Your instructions: Transcribe the records below exactly, from their first line through the line containing "199 326 1228". Omit every line after it.

Data shown:
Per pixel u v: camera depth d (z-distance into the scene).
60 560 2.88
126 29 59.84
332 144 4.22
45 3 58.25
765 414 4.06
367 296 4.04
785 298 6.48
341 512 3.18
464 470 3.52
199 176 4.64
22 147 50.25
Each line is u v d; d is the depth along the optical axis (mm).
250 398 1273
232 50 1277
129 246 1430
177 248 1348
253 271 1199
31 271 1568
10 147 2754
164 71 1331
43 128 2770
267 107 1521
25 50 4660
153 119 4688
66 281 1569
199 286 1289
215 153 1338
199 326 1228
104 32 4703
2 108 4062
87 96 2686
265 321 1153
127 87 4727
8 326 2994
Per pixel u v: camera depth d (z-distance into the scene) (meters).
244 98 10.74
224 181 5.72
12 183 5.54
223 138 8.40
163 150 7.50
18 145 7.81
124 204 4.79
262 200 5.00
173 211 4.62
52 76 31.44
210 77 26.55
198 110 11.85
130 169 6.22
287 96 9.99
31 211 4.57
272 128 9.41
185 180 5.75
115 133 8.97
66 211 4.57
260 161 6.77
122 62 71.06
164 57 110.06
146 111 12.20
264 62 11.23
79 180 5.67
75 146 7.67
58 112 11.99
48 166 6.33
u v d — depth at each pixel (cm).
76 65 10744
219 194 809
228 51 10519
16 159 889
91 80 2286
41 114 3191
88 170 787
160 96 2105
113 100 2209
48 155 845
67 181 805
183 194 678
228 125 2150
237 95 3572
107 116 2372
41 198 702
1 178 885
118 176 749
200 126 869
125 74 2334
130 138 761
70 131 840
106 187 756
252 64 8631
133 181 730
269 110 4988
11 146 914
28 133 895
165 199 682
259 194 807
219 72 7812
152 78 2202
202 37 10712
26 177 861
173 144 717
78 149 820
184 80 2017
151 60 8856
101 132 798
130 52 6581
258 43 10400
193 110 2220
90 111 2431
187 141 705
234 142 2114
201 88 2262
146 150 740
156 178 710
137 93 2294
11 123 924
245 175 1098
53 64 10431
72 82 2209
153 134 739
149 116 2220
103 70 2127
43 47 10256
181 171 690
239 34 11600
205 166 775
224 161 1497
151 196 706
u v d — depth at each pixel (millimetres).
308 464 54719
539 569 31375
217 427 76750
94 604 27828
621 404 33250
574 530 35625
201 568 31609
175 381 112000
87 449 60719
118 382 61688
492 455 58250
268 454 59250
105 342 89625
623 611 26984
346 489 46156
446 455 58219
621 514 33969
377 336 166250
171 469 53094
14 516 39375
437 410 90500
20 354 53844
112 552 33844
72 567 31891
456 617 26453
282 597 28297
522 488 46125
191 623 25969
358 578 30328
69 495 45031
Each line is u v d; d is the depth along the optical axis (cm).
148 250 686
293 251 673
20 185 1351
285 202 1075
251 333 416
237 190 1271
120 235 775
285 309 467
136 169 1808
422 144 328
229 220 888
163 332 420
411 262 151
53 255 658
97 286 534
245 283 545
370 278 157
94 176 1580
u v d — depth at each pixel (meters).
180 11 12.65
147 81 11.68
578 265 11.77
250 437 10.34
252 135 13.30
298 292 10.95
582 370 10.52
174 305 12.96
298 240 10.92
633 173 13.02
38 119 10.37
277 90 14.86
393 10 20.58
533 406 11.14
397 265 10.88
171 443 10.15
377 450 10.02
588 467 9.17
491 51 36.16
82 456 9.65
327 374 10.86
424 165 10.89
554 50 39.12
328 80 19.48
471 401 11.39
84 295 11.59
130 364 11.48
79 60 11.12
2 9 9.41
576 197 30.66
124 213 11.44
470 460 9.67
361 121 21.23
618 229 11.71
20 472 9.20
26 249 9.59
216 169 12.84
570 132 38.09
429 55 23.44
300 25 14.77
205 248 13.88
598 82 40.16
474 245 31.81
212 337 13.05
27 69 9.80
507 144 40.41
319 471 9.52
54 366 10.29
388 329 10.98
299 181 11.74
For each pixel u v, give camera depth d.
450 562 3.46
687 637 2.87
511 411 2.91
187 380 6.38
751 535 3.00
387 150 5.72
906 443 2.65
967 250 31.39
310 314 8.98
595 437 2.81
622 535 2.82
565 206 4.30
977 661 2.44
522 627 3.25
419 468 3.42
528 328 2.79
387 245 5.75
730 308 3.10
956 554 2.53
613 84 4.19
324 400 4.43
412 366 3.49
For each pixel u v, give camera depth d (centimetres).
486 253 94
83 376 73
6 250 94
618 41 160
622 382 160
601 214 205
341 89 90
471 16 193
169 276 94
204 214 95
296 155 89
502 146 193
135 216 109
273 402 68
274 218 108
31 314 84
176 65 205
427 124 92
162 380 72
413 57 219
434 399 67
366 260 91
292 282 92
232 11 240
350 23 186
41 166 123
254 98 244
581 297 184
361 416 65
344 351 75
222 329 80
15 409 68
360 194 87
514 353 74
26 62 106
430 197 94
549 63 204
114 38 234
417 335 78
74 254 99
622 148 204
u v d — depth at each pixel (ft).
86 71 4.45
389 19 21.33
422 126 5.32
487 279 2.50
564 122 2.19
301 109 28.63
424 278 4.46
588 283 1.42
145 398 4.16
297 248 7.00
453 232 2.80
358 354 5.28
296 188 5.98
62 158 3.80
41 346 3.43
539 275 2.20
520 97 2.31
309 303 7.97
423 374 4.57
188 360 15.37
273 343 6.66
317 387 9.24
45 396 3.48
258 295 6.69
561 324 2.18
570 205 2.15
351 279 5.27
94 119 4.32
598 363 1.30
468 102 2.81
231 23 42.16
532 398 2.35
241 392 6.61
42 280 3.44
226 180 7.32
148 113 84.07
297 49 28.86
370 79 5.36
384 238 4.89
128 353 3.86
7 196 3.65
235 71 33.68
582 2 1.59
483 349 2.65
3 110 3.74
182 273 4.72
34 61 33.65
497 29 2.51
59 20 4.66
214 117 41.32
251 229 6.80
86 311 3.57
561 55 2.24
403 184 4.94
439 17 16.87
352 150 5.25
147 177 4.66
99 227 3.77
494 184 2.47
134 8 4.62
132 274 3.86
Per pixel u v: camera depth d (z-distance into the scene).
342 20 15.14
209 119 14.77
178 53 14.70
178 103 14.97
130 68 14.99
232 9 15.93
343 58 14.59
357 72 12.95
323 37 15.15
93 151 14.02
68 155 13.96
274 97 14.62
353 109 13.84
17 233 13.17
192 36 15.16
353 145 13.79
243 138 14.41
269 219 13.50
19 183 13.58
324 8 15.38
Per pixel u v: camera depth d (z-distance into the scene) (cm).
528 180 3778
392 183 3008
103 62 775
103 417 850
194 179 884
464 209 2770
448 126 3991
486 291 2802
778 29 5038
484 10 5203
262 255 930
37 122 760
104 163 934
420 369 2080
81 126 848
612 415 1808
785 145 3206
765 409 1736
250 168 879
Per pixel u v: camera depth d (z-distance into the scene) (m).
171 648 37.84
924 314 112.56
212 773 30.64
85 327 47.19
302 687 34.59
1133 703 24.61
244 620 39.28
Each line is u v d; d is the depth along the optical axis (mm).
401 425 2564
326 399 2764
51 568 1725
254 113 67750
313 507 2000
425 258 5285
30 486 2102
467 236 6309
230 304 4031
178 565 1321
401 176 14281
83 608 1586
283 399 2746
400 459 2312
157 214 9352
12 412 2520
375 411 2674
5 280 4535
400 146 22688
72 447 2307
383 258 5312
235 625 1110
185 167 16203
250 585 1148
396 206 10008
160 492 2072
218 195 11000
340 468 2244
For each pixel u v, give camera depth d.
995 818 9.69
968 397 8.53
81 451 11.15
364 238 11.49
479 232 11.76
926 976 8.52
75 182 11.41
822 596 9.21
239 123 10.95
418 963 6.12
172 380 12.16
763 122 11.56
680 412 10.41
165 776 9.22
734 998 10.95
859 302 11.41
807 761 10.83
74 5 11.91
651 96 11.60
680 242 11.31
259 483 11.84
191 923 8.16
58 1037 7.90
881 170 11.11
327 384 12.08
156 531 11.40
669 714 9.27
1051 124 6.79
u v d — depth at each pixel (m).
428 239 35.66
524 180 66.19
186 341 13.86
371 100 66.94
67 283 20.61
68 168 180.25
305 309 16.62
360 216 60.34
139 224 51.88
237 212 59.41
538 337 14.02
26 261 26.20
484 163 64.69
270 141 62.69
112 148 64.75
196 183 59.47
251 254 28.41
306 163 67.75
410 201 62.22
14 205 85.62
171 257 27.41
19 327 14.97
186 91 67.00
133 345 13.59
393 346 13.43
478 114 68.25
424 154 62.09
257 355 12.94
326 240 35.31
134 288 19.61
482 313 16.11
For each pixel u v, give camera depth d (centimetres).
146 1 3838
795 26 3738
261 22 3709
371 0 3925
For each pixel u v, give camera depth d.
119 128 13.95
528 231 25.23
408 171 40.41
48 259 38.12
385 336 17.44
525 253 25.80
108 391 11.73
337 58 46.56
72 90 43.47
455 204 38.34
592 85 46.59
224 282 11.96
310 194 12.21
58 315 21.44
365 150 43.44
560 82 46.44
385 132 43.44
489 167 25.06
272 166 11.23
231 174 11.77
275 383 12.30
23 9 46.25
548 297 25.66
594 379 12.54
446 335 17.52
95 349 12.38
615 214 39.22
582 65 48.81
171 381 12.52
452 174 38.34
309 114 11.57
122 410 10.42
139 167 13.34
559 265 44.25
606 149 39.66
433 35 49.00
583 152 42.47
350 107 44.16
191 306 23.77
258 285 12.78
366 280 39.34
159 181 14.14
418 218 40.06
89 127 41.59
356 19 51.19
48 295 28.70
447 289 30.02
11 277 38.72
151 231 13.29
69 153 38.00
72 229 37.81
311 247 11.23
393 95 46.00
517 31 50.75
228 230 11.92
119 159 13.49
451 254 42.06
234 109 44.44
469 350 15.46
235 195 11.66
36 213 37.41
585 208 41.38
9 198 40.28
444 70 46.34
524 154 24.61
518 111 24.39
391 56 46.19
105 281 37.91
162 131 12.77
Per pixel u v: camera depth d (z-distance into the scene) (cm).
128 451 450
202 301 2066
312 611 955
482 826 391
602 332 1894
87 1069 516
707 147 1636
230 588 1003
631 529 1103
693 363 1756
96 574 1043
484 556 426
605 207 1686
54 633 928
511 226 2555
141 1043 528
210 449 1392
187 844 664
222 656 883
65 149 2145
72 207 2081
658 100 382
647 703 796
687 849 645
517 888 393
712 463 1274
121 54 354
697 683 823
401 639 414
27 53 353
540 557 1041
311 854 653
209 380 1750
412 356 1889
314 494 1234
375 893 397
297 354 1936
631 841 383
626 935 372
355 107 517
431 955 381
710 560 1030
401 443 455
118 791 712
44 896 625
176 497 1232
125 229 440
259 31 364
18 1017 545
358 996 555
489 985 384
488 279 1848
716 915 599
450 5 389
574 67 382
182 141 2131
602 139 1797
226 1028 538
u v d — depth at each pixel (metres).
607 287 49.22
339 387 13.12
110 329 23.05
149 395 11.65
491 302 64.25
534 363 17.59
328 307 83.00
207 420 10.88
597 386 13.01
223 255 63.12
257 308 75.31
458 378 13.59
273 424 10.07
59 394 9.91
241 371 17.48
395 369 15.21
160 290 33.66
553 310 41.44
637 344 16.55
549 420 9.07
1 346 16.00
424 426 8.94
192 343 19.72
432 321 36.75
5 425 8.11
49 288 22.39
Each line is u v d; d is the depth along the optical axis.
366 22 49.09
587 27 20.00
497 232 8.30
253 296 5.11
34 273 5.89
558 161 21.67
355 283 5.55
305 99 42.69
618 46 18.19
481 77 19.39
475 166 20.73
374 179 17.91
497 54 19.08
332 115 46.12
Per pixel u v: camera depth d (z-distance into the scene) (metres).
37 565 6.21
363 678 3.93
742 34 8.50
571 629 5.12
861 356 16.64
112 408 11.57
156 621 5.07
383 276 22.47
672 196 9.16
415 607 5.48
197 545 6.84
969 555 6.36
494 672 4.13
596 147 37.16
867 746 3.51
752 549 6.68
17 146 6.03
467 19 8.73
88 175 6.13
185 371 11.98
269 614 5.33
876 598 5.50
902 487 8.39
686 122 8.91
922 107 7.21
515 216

Exercise response:
Per pixel u v: camera depth d (z-distance into the scene).
60 560 2.88
126 29 59.84
332 144 4.22
45 3 58.25
765 414 4.06
367 296 4.04
785 298 6.48
341 512 3.18
464 470 3.52
199 176 4.64
22 147 50.25
Each line is u v d; d is the depth along the optical axis (mm).
250 398 1273
232 50 1277
129 246 1430
177 248 1348
253 271 1199
31 271 1568
10 147 2754
164 71 1331
43 128 2770
267 107 1521
25 50 4660
153 119 4688
66 281 1569
199 286 1289
215 153 1338
199 326 1228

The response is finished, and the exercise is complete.